Мои двадцатилетия

Aug 09, 2009 09:49

Двадцатилетие с его отменой скидок и лапидарной юбилейностью я встречаю знаково. С тяжелой ангиной, появившейся ниоткуда в ночь, когда выяснилось, что я не перевожусь в мск и ещё как минимум год тяну лямку, балансируя между седативами, палатами  и дурноватой лживой формулой "а-вообще-всё-у-меня-хорошо-не-обращайте-внимания".  Лор-врач поглядела на меня несчастными глазами и собралась упечь в инфекционку, но я не далась. Я лежу дома и думаю.

Перевод провалился, киноконкурс провалился (вот уж никто не ожидал),  работа ускользает, спецстипендии нет, а время течет, и скоро 22ое. Что делать, когда оно наступит, я понятия не имею. Буду сидеть на балконе и вторить дедову вою: Ууууууу-ууууууу! 
В том самом романе Камю первый и наиболее страшный удар, который нанесла чума людям, была разлука. Он четыре страницы распинался, что изоляция, неожиданная, стопроцентная и неотменимая, доводит людей до крайности, что депривация от любимых наполняет страхом ещё большим, чем самый страх смерти. Когда я читала роман года 4 назад, этот отрывок казался мне глупостью.

Повторить ещё одну годовую петлю - звучит как что-то из фантастики, из гротескного рассказика Борхеса или Эдгара По. Но это неотменимо, это непреложно, это точно, это - факт.

Весь вчерашний день мы читали "Слова" Сартра. Он как последовательный экзистенциалист умел полагать, что любое испытание и любая боль ему на пользу, стоит только посмотреть на всё из будущего, с позиции фундаментального авторского бессмертия,  наблюдать себя как героя биографического очерка. Сервантес потерял руку, Рембо страдал африканскими болезнями, Караваджо бежал от наёмных убийц. Биограф всегда намекнёт, описывая эти невзгоды, что этот эпизод - лишь часть целого, прекрасного и сложного, как сама жизнь, лишь необходимая завязка, без которой не будет сюжета, лишь путь синусоиды вниз, необходимой для взмывания вверх.  Бетховен глух, Борхес слеп, Кафка боится отца, а я, маленький десятилетний Жан-Поль, выбил зуб, наткнувшись в темноте на дверной косяк. Я улыбаюсь, я радуюсь, я искривляю кровавый рот. Я уже давно умер и бессмертен, я выполнил свои предназначения и соединился со своими любимыми. Из этих безопасных глубин мне просто забавно глядеть на поступательное свершение моей биографии.

Так вот.

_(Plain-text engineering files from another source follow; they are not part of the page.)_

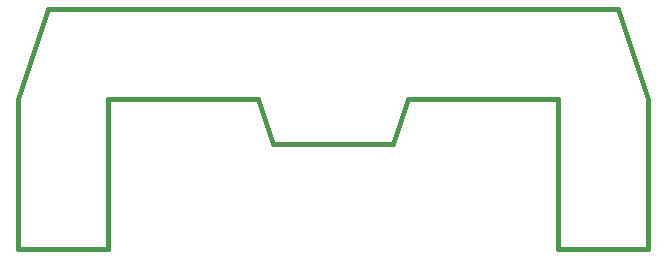
<source format=gko>
%FSLAX33Y33*%
%MOMM*%
%ADD10C,0.381*%
D10*
%LNpath-0*%
G01*
X0Y0D02*
X0Y12700D01*
X2540Y20320*
X50800Y20320*
X53340Y12700*
X53340Y0*
X45720Y0*
X45720Y12700*
X33020Y12700*
X31750Y8890*
X21590Y8890*
X20320Y12700*
X7620Y12700*
X7620Y0*
X0Y0*
%LNmechanical details_traces*%
M02*
</source>
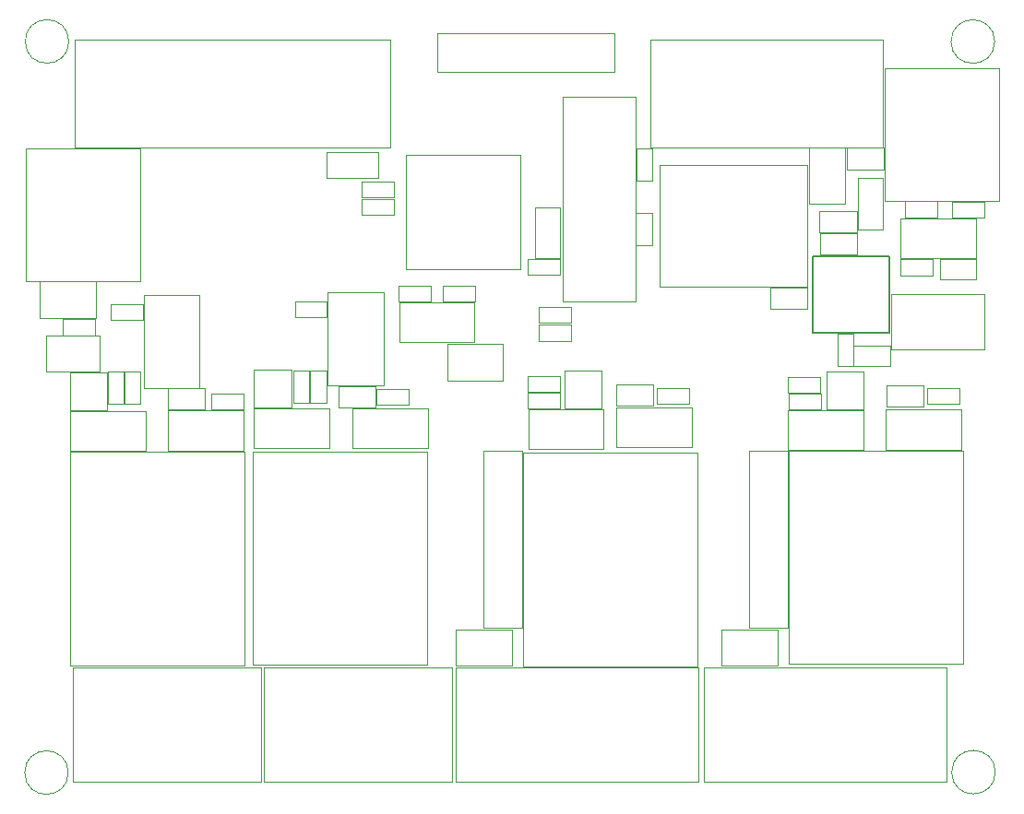
<source format=gbr>
%TF.GenerationSoftware,KiCad,Pcbnew,(5.1.10)-1*%
%TF.CreationDate,2021-12-03T15:52:50+05:30*%
%TF.ProjectId,Relay Board 2.0,52656c61-7920-4426-9f61-726420322e30,rev?*%
%TF.SameCoordinates,Original*%
%TF.FileFunction,Other,User*%
%FSLAX46Y46*%
G04 Gerber Fmt 4.6, Leading zero omitted, Abs format (unit mm)*
G04 Created by KiCad (PCBNEW (5.1.10)-1) date 2021-12-03 15:52:50*
%MOMM*%
%LPD*%
G01*
G04 APERTURE LIST*
%ADD10C,0.050000*%
%ADD11C,0.100000*%
%ADD12C,0.127000*%
G04 APERTURE END LIST*
D10*
%TO.C,D22*%
X176891300Y-66662800D02*
X176891300Y-61962800D01*
X176891300Y-61962800D02*
X179191300Y-61962800D01*
X179191300Y-61962800D02*
X179191300Y-66662800D01*
X176891300Y-66662800D02*
X179191300Y-66662800D01*
%TO.C,C17*%
X107338500Y-76455000D02*
X107338500Y-79755000D01*
X107338500Y-79755000D02*
X102438500Y-79755000D01*
X102438500Y-79755000D02*
X102438500Y-76455000D01*
X102438500Y-76455000D02*
X107338500Y-76455000D01*
%TO.C,D8*%
X132629700Y-83004700D02*
X129269700Y-83004700D01*
X132629700Y-81104700D02*
X132629700Y-83004700D01*
X129269700Y-81104700D02*
X132629700Y-81104700D01*
X129269700Y-83004700D02*
X129269700Y-81104700D01*
%TO.C,R13*%
X175025300Y-79229400D02*
X175025300Y-76269400D01*
X176485300Y-79229400D02*
X175025300Y-79229400D01*
X176485300Y-76269400D02*
X176485300Y-79229400D01*
X175025300Y-76269400D02*
X176485300Y-76269400D01*
%TO.C,H4*%
X104440000Y-116570000D02*
G75*
G03*
X104440000Y-116570000I-2000000J0D01*
G01*
%TO.C,H3*%
X189520000Y-116530000D02*
G75*
G03*
X189520000Y-116530000I-2000000J0D01*
G01*
%TO.C,H2*%
X189460000Y-49430000D02*
G75*
G03*
X189460000Y-49430000I-2000000J0D01*
G01*
%TO.C,H1*%
X104490000Y-49420000D02*
G75*
G03*
X104490000Y-49420000I-2000000J0D01*
G01*
%TO.C,C12*%
X172270000Y-72030000D02*
X172270000Y-73990000D01*
X172270000Y-73990000D02*
X168870000Y-73990000D01*
X168870000Y-73990000D02*
X168870000Y-72030000D01*
X168870000Y-72030000D02*
X172270000Y-72030000D01*
%TO.C,C8*%
X176794900Y-65009200D02*
X176794900Y-66969200D01*
X176794900Y-66969200D02*
X173394900Y-66969200D01*
X173394900Y-66969200D02*
X173394900Y-65009200D01*
X173394900Y-65009200D02*
X176794900Y-65009200D01*
%TO.C,C7*%
X176807600Y-67041200D02*
X176807600Y-69001200D01*
X176807600Y-69001200D02*
X173407600Y-69001200D01*
X173407600Y-69001200D02*
X173407600Y-67041200D01*
X173407600Y-67041200D02*
X176807600Y-67041200D01*
%TO.C,K3*%
X121360000Y-106700000D02*
X121360000Y-87100000D01*
X137360000Y-106700000D02*
X121360000Y-106700000D01*
X137360000Y-87100000D02*
X137360000Y-106700000D01*
X121360000Y-87100000D02*
X137360000Y-87100000D01*
%TO.C,J11*%
X179200000Y-59120000D02*
X179200000Y-49220000D01*
X157840000Y-59120000D02*
X179200000Y-59120000D01*
X157840000Y-49220000D02*
X157840000Y-59120000D01*
X179200000Y-49220000D02*
X157840000Y-49220000D01*
%TO.C,C14*%
X141750000Y-73290000D02*
X138790000Y-73290000D01*
X141750000Y-71830000D02*
X141750000Y-73290000D01*
X138790000Y-71830000D02*
X141750000Y-71830000D01*
X138790000Y-73290000D02*
X138790000Y-71830000D01*
%TO.C,J10*%
X138289600Y-48630000D02*
X138289600Y-52230000D01*
X154589600Y-48630000D02*
X138289600Y-48630000D01*
X154589600Y-52230000D02*
X154589600Y-48630000D01*
X138289600Y-52230000D02*
X154589600Y-52230000D01*
D11*
%TO.C,J5*%
X104860000Y-117400000D02*
X104860000Y-106900000D01*
X122100000Y-117400000D02*
X104860000Y-117400000D01*
X122100000Y-106900000D02*
X122100000Y-117400000D01*
X104860000Y-106900000D02*
X122100000Y-106900000D01*
%TO.C,J4*%
X122410000Y-117400000D02*
X122410000Y-106900000D01*
X139650000Y-117400000D02*
X122410000Y-117400000D01*
X139650000Y-106900000D02*
X139650000Y-117400000D01*
X122410000Y-106900000D02*
X139650000Y-106900000D01*
%TO.C,Y1*%
X156520000Y-73280000D02*
X149820000Y-73280000D01*
X156520000Y-54530000D02*
X156520000Y-73280000D01*
X149820000Y-54530000D02*
X156520000Y-54530000D01*
X149820000Y-73280000D02*
X149820000Y-54530000D01*
D10*
%TO.C,U3*%
X188515000Y-72610000D02*
X188515000Y-77710000D01*
X179965000Y-72610000D02*
X188515000Y-72610000D01*
X179965000Y-77710000D02*
X179965000Y-72610000D01*
X188515000Y-77710000D02*
X179965000Y-77710000D01*
%TO.C,U2*%
X111370000Y-72675000D02*
X116470000Y-72675000D01*
X111370000Y-81225000D02*
X111370000Y-72675000D01*
X116470000Y-81225000D02*
X111370000Y-81225000D01*
X116470000Y-72675000D02*
X116470000Y-81225000D01*
%TO.C,U1*%
X128270000Y-72496500D02*
X133370000Y-72496500D01*
X128270000Y-81046500D02*
X128270000Y-72496500D01*
X133370000Y-81046500D02*
X128270000Y-81046500D01*
X133370000Y-72496500D02*
X133370000Y-81046500D01*
%TO.C,RT1*%
X179318000Y-61153000D02*
X179318000Y-59187000D01*
X175902000Y-61153000D02*
X175902000Y-59187000D01*
X175902000Y-59187000D02*
X179318000Y-59187000D01*
X175902000Y-61153000D02*
X179318000Y-61153000D01*
%TO.C,R16*%
X137750000Y-73290000D02*
X134790000Y-73290000D01*
X137750000Y-71830000D02*
X137750000Y-73290000D01*
X134790000Y-71830000D02*
X137750000Y-71830000D01*
X134790000Y-73290000D02*
X134790000Y-71830000D01*
%TO.C,R15*%
X150570000Y-76900000D02*
X147610000Y-76900000D01*
X150570000Y-75440000D02*
X150570000Y-76900000D01*
X147610000Y-75440000D02*
X150570000Y-75440000D01*
X147610000Y-76900000D02*
X147610000Y-75440000D01*
%TO.C,R14*%
X147600000Y-73820000D02*
X150560000Y-73820000D01*
X147600000Y-75280000D02*
X147600000Y-73820000D01*
X150560000Y-75280000D02*
X147600000Y-75280000D01*
X150560000Y-73820000D02*
X150560000Y-75280000D01*
%TO.C,R12*%
X120510000Y-83240000D02*
X117550000Y-83240000D01*
X120510000Y-81780000D02*
X120510000Y-83240000D01*
X117550000Y-81780000D02*
X120510000Y-81780000D01*
X117550000Y-83240000D02*
X117550000Y-81780000D01*
%TO.C,R11*%
X135668200Y-82772000D02*
X132708200Y-82772000D01*
X135668200Y-81312000D02*
X135668200Y-82772000D01*
X132708200Y-81312000D02*
X135668200Y-81312000D01*
X132708200Y-82772000D02*
X132708200Y-81312000D01*
%TO.C,R10*%
X111040000Y-79774600D02*
X111040000Y-82734600D01*
X109580000Y-79774600D02*
X111040000Y-79774600D01*
X109580000Y-82734600D02*
X109580000Y-79774600D01*
X111040000Y-82734600D02*
X109580000Y-82734600D01*
%TO.C,R9*%
X128110000Y-79640000D02*
X128110000Y-82600000D01*
X126650000Y-79640000D02*
X128110000Y-79640000D01*
X126650000Y-82600000D02*
X126650000Y-79640000D01*
X128110000Y-82600000D02*
X126650000Y-82600000D01*
%TO.C,R8*%
X181260000Y-64110000D02*
X184220000Y-64110000D01*
X181260000Y-65570000D02*
X181260000Y-64110000D01*
X184220000Y-65570000D02*
X181260000Y-65570000D01*
X184220000Y-64110000D02*
X184220000Y-65570000D01*
%TO.C,R7*%
X188550000Y-65580000D02*
X185590000Y-65580000D01*
X188550000Y-64120000D02*
X188550000Y-65580000D01*
X185590000Y-64120000D02*
X188550000Y-64120000D01*
X185590000Y-65580000D02*
X185590000Y-64120000D01*
%TO.C,R6*%
X186250000Y-82690000D02*
X183290000Y-82690000D01*
X186250000Y-81230000D02*
X186250000Y-82690000D01*
X183290000Y-81230000D02*
X186250000Y-81230000D01*
X183290000Y-82690000D02*
X183290000Y-81230000D01*
%TO.C,R5*%
X161440000Y-82690000D02*
X158480000Y-82690000D01*
X161440000Y-81230000D02*
X161440000Y-82690000D01*
X158480000Y-81230000D02*
X161440000Y-81230000D01*
X158480000Y-82690000D02*
X158480000Y-81230000D01*
%TO.C,R4*%
X173480000Y-81670000D02*
X170520000Y-81670000D01*
X173480000Y-80210000D02*
X173480000Y-81670000D01*
X170520000Y-80210000D02*
X173480000Y-80210000D01*
X170520000Y-81670000D02*
X170520000Y-80210000D01*
%TO.C,R3*%
X149560000Y-81580000D02*
X146600000Y-81580000D01*
X149560000Y-80120000D02*
X149560000Y-81580000D01*
X146600000Y-80120000D02*
X149560000Y-80120000D01*
X146600000Y-81580000D02*
X146600000Y-80120000D01*
%TO.C,R2*%
X111309600Y-74986900D02*
X108349600Y-74986900D01*
X111309600Y-73526900D02*
X111309600Y-74986900D01*
X108349600Y-73526900D02*
X111309600Y-73526900D01*
X108349600Y-74986900D02*
X108349600Y-73526900D01*
%TO.C,R1*%
X128187900Y-74732900D02*
X125227900Y-74732900D01*
X128187900Y-73272900D02*
X128187900Y-74732900D01*
X125227900Y-73272900D02*
X128187900Y-73272900D01*
X125227900Y-74732900D02*
X125227900Y-73272900D01*
%TO.C,Q4*%
X104590000Y-83284000D02*
X104590000Y-79784000D01*
X107990000Y-83284000D02*
X104590000Y-83284000D01*
X107990000Y-79784000D02*
X107990000Y-83284000D01*
X104590000Y-79784000D02*
X107990000Y-79784000D01*
%TO.C,Q3*%
X121500000Y-83060000D02*
X121500000Y-79560000D01*
X124900000Y-83060000D02*
X121500000Y-83060000D01*
X124900000Y-79560000D02*
X124900000Y-83060000D01*
X121500000Y-79560000D02*
X124900000Y-79560000D01*
%TO.C,Q2*%
X174010000Y-83210000D02*
X174010000Y-79710000D01*
X177410000Y-83210000D02*
X174010000Y-83210000D01*
X177410000Y-79710000D02*
X177410000Y-83210000D01*
X174010000Y-79710000D02*
X177410000Y-79710000D01*
%TO.C,Q1*%
X149970000Y-83140000D02*
X149970000Y-79640000D01*
X153370000Y-83140000D02*
X149970000Y-83140000D01*
X153370000Y-79640000D02*
X153370000Y-83140000D01*
X149970000Y-79640000D02*
X153370000Y-79640000D01*
D11*
%TO.C,PS1*%
X172290000Y-60765000D02*
X172290000Y-71915000D01*
X158690000Y-60765000D02*
X172290000Y-60765000D01*
X158690000Y-71915000D02*
X158690000Y-60765000D01*
X172290000Y-71915000D02*
X158690000Y-71915000D01*
D10*
%TO.C,L2*%
X132880600Y-61960000D02*
X128180600Y-61960000D01*
X132880600Y-59560000D02*
X132880600Y-61960000D01*
X128180600Y-59560000D02*
X132880600Y-59560000D01*
X128180600Y-61960000D02*
X128180600Y-59560000D01*
D12*
%TO.C,L1*%
X172788700Y-76156700D02*
X179788700Y-76156700D01*
X172788700Y-69156700D02*
X172788700Y-76156700D01*
X179788700Y-69156700D02*
X172788700Y-69156700D01*
X179788700Y-76156700D02*
X179788700Y-69156700D01*
D10*
%TO.C,K4*%
X104600000Y-106720000D02*
X104600000Y-87120000D01*
X120600000Y-106720000D02*
X104600000Y-106720000D01*
X120600000Y-87120000D02*
X120600000Y-106720000D01*
X104600000Y-87120000D02*
X120600000Y-87120000D01*
%TO.C,K2*%
X170600000Y-106610000D02*
X170600000Y-87010000D01*
X186600000Y-106610000D02*
X170600000Y-106610000D01*
X186600000Y-87010000D02*
X186600000Y-106610000D01*
X170600000Y-87010000D02*
X186600000Y-87010000D01*
%TO.C,K1*%
X146200000Y-106800000D02*
X146200000Y-87200000D01*
X162200000Y-106800000D02*
X146200000Y-106800000D01*
X162200000Y-87200000D02*
X162200000Y-106800000D01*
X146200000Y-87200000D02*
X162200000Y-87200000D01*
%TO.C,J9*%
X166900000Y-103300000D02*
X170500000Y-103300000D01*
X166900000Y-87000000D02*
X166900000Y-103300000D01*
X170500000Y-87000000D02*
X166900000Y-87000000D01*
X170500000Y-103300000D02*
X170500000Y-87000000D01*
%TO.C,J8*%
X142500000Y-103300000D02*
X146100000Y-103300000D01*
X142500000Y-87000000D02*
X142500000Y-103300000D01*
X146100000Y-87000000D02*
X142500000Y-87000000D01*
X146100000Y-103300000D02*
X146100000Y-87000000D01*
%TO.C,J7*%
X134000000Y-59120000D02*
X134000000Y-49220000D01*
X105020000Y-59120000D02*
X134000000Y-59120000D01*
X105020000Y-49220000D02*
X105020000Y-59120000D01*
X134000000Y-49220000D02*
X105020000Y-49220000D01*
D11*
%TO.C,J6*%
X100580000Y-59248800D02*
X111080000Y-59248800D01*
X100580000Y-71408800D02*
X100580000Y-59248800D01*
X111080000Y-71408800D02*
X100580000Y-71408800D01*
X111080000Y-59248800D02*
X111080000Y-71408800D01*
%TO.C,J3*%
X162760000Y-117420000D02*
X162760000Y-106920000D01*
X185080000Y-117420000D02*
X162760000Y-117420000D01*
X185080000Y-106920000D02*
X185080000Y-117420000D01*
X162760000Y-106920000D02*
X185080000Y-106920000D01*
%TO.C,J2*%
X139960000Y-117400000D02*
X139960000Y-106900000D01*
X162280000Y-117400000D02*
X139960000Y-117400000D01*
X162280000Y-106900000D02*
X162280000Y-117400000D01*
X139960000Y-106900000D02*
X162280000Y-106900000D01*
%TO.C,J1*%
X179410000Y-51870000D02*
X189910000Y-51870000D01*
X179410000Y-64030000D02*
X179410000Y-51870000D01*
X189910000Y-64030000D02*
X179410000Y-64030000D01*
X189910000Y-51870000D02*
X189910000Y-64030000D01*
D10*
%TO.C,IC1*%
X145950000Y-59850000D02*
X145950000Y-70350000D01*
X135450000Y-59850000D02*
X145950000Y-59850000D01*
X135450000Y-70350000D02*
X135450000Y-59850000D01*
X145950000Y-70350000D02*
X135450000Y-70350000D01*
%TO.C,D21*%
X139258200Y-80542000D02*
X139258200Y-77192000D01*
X144358200Y-80542000D02*
X139258200Y-80542000D01*
X144358200Y-77192000D02*
X144358200Y-80542000D01*
X139258200Y-77192000D02*
X144358200Y-77192000D01*
D11*
%TO.C,D20*%
X134800000Y-77025000D02*
X134800000Y-73375000D01*
X141725000Y-77025000D02*
X134800000Y-77025000D01*
X141725000Y-73375000D02*
X141725000Y-77025000D01*
X134800000Y-73375000D02*
X141725000Y-73375000D01*
D10*
%TO.C,D19*%
X175755000Y-64347800D02*
X172405000Y-64347800D01*
X175755000Y-59197800D02*
X175755000Y-64347800D01*
X172405000Y-59197800D02*
X175755000Y-59197800D01*
X172405000Y-64347800D02*
X172405000Y-59197800D01*
%TO.C,D18*%
X106943600Y-71477000D02*
X106943600Y-74827000D01*
X101793600Y-71477000D02*
X106943600Y-71477000D01*
X101793600Y-74827000D02*
X101793600Y-71477000D01*
X106943600Y-74827000D02*
X101793600Y-74827000D01*
%TO.C,D17*%
X169555000Y-103425000D02*
X169555000Y-106775000D01*
X164405000Y-103425000D02*
X169555000Y-103425000D01*
X164405000Y-106775000D02*
X164405000Y-103425000D01*
X169555000Y-106775000D02*
X164405000Y-106775000D01*
%TO.C,D16*%
X145165000Y-103405000D02*
X145165000Y-106755000D01*
X140015000Y-103405000D02*
X145165000Y-103405000D01*
X140015000Y-106755000D02*
X140015000Y-103405000D01*
X145165000Y-106755000D02*
X140015000Y-106755000D01*
%TO.C,D15*%
X176513700Y-77332800D02*
X179873700Y-77332800D01*
X176513700Y-79232800D02*
X176513700Y-77332800D01*
X179873700Y-79232800D02*
X176513700Y-79232800D01*
X179873700Y-77332800D02*
X179873700Y-79232800D01*
D11*
%TO.C,D14*%
X111548400Y-83366600D02*
X111548400Y-87016600D01*
X104623400Y-83366600D02*
X111548400Y-83366600D01*
X104623400Y-87016600D02*
X104623400Y-83366600D01*
X111548400Y-87016600D02*
X104623400Y-87016600D01*
%TO.C,D13*%
X120540000Y-83325000D02*
X120540000Y-86975000D01*
X113615000Y-83325000D02*
X120540000Y-83325000D01*
X113615000Y-86975000D02*
X113615000Y-83325000D01*
X120540000Y-86975000D02*
X113615000Y-86975000D01*
%TO.C,D12*%
X128400000Y-83155000D02*
X128400000Y-86805000D01*
X121475000Y-83155000D02*
X128400000Y-83155000D01*
X121475000Y-86805000D02*
X121475000Y-83155000D01*
X128400000Y-86805000D02*
X121475000Y-86805000D01*
%TO.C,D11*%
X137460000Y-83145000D02*
X137460000Y-86795000D01*
X130535000Y-83145000D02*
X137460000Y-83145000D01*
X130535000Y-86795000D02*
X130535000Y-83145000D01*
X137460000Y-86795000D02*
X130535000Y-86795000D01*
D10*
%TO.C,D10*%
X184420000Y-69410000D02*
X187780000Y-69410000D01*
X184420000Y-71310000D02*
X184420000Y-69410000D01*
X187780000Y-71310000D02*
X184420000Y-71310000D01*
X187780000Y-69410000D02*
X187780000Y-71310000D01*
%TO.C,D9*%
X116960000Y-83200000D02*
X113600000Y-83200000D01*
X116960000Y-81300000D02*
X116960000Y-83200000D01*
X113600000Y-81300000D02*
X116960000Y-81300000D01*
X113600000Y-83200000D02*
X113600000Y-81300000D01*
D11*
%TO.C,D7*%
X177430000Y-83305000D02*
X177430000Y-86955000D01*
X170505000Y-83305000D02*
X177430000Y-83305000D01*
X170505000Y-86955000D02*
X170505000Y-83305000D01*
X177430000Y-86955000D02*
X170505000Y-86955000D01*
%TO.C,D6*%
X186390000Y-83245000D02*
X186390000Y-86895000D01*
X179465000Y-83245000D02*
X186390000Y-83245000D01*
X179465000Y-86895000D02*
X179465000Y-83245000D01*
X186390000Y-86895000D02*
X179465000Y-86895000D01*
%TO.C,D5*%
X153580000Y-83235000D02*
X153580000Y-86885000D01*
X146655000Y-83235000D02*
X153580000Y-83235000D01*
X146655000Y-86885000D02*
X146655000Y-83235000D01*
X153580000Y-86885000D02*
X146655000Y-86885000D01*
%TO.C,D4*%
X161690000Y-83025000D02*
X161690000Y-86675000D01*
X154765000Y-83025000D02*
X161690000Y-83025000D01*
X154765000Y-86675000D02*
X154765000Y-83025000D01*
X161690000Y-86675000D02*
X154765000Y-86675000D01*
%TO.C,D3*%
X187750000Y-65675000D02*
X187750000Y-69325000D01*
X180825000Y-65675000D02*
X187750000Y-65675000D01*
X180825000Y-69325000D02*
X180825000Y-65675000D01*
X187750000Y-69325000D02*
X180825000Y-69325000D01*
D10*
%TO.C,D2*%
X182930000Y-82930000D02*
X179570000Y-82930000D01*
X182930000Y-81030000D02*
X182930000Y-82930000D01*
X179570000Y-81030000D02*
X182930000Y-81030000D01*
X179570000Y-82930000D02*
X179570000Y-81030000D01*
%TO.C,D1*%
X158080000Y-82850000D02*
X154720000Y-82850000D01*
X158080000Y-80950000D02*
X158080000Y-82850000D01*
X154720000Y-80950000D02*
X158080000Y-80950000D01*
X154720000Y-82850000D02*
X154720000Y-80950000D01*
%TO.C,C16*%
X131385000Y-62300000D02*
X134345000Y-62300000D01*
X131385000Y-63760000D02*
X131385000Y-62300000D01*
X134345000Y-63760000D02*
X131385000Y-63760000D01*
X134345000Y-62300000D02*
X134345000Y-63760000D01*
%TO.C,C15*%
X134345000Y-65330000D02*
X131385000Y-65330000D01*
X134345000Y-63870000D02*
X134345000Y-65330000D01*
X131385000Y-63870000D02*
X134345000Y-63870000D01*
X131385000Y-65330000D02*
X131385000Y-63870000D01*
%TO.C,C13*%
X147280000Y-69280000D02*
X147280000Y-64680000D01*
X149580000Y-69280000D02*
X147280000Y-69280000D01*
X149580000Y-64680000D02*
X149580000Y-69280000D01*
X147280000Y-64680000D02*
X149580000Y-64680000D01*
%TO.C,C11*%
X149590000Y-70840000D02*
X146630000Y-70840000D01*
X149590000Y-69380000D02*
X149590000Y-70840000D01*
X146630000Y-69380000D02*
X149590000Y-69380000D01*
X146630000Y-70840000D02*
X146630000Y-69380000D01*
%TO.C,C10*%
X156560000Y-62220000D02*
X156560000Y-59260000D01*
X158020000Y-62220000D02*
X156560000Y-62220000D01*
X158020000Y-59260000D02*
X158020000Y-62220000D01*
X156560000Y-59260000D02*
X158020000Y-59260000D01*
%TO.C,C9*%
X158010000Y-65140000D02*
X158010000Y-68100000D01*
X156550000Y-65140000D02*
X158010000Y-65140000D01*
X156550000Y-68100000D02*
X156550000Y-65140000D01*
X158010000Y-68100000D02*
X156550000Y-68100000D01*
%TO.C,C6*%
X103955400Y-74936600D02*
X106915400Y-74936600D01*
X103955400Y-76396600D02*
X103955400Y-74936600D01*
X106915400Y-76396600D02*
X103955400Y-76396600D01*
X106915400Y-74936600D02*
X106915400Y-76396600D01*
%TO.C,C5*%
X180820000Y-69430000D02*
X183780000Y-69430000D01*
X180820000Y-70890000D02*
X180820000Y-69430000D01*
X183780000Y-70890000D02*
X180820000Y-70890000D01*
X183780000Y-69430000D02*
X183780000Y-70890000D01*
%TO.C,C4*%
X108058200Y-82734600D02*
X108058200Y-79774600D01*
X109518200Y-82734600D02*
X108058200Y-82734600D01*
X109518200Y-79774600D02*
X109518200Y-82734600D01*
X108058200Y-79774600D02*
X109518200Y-79774600D01*
%TO.C,C3*%
X125090000Y-82600000D02*
X125090000Y-79640000D01*
X126550000Y-82600000D02*
X125090000Y-82600000D01*
X126550000Y-79640000D02*
X126550000Y-82600000D01*
X125090000Y-79640000D02*
X126550000Y-79640000D01*
%TO.C,C2*%
X173488800Y-83203800D02*
X170528800Y-83203800D01*
X173488800Y-81743800D02*
X173488800Y-83203800D01*
X170528800Y-81743800D02*
X173488800Y-81743800D01*
X170528800Y-83203800D02*
X170528800Y-81743800D01*
%TO.C,C1*%
X146610000Y-81690000D02*
X149570000Y-81690000D01*
X146610000Y-83150000D02*
X146610000Y-81690000D01*
X149570000Y-83150000D02*
X146610000Y-83150000D01*
X149570000Y-81690000D02*
X149570000Y-83150000D01*
%TD*%
M02*

</source>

Я, маленький Жан-Поль, стискиваю зубы от своих неудач, но в этом покривлении губ есть тень улыбки. Моя мать говорила, что моя сплошь неудачная первая половина жизни предвещает мне воздаяние сторицей в её второй, более широкой и светлой части.  Я, маленький Жан-Поль, сегодня впервые подумал, что этой части пора бы начаться. Начаться как можно скорее. Вирджинию Вулф полжизни насилуют братья, Джон Донн теряет любимую жену, оставшись с добрым десятком детей на руках, а я, маленький Жан-Поль, который тоже может порадовать  господ биографов парочкой забавных эпизодов, жду от этой жизни не так уж много подарков. Три-четыре спокойных часа в день и дыхание любимого человека на соседней подушке.

Я, маленький Жан-Поль, заслужил это.
Это моё желание для задувания несуществующих свечей на несуществующем именинном торте.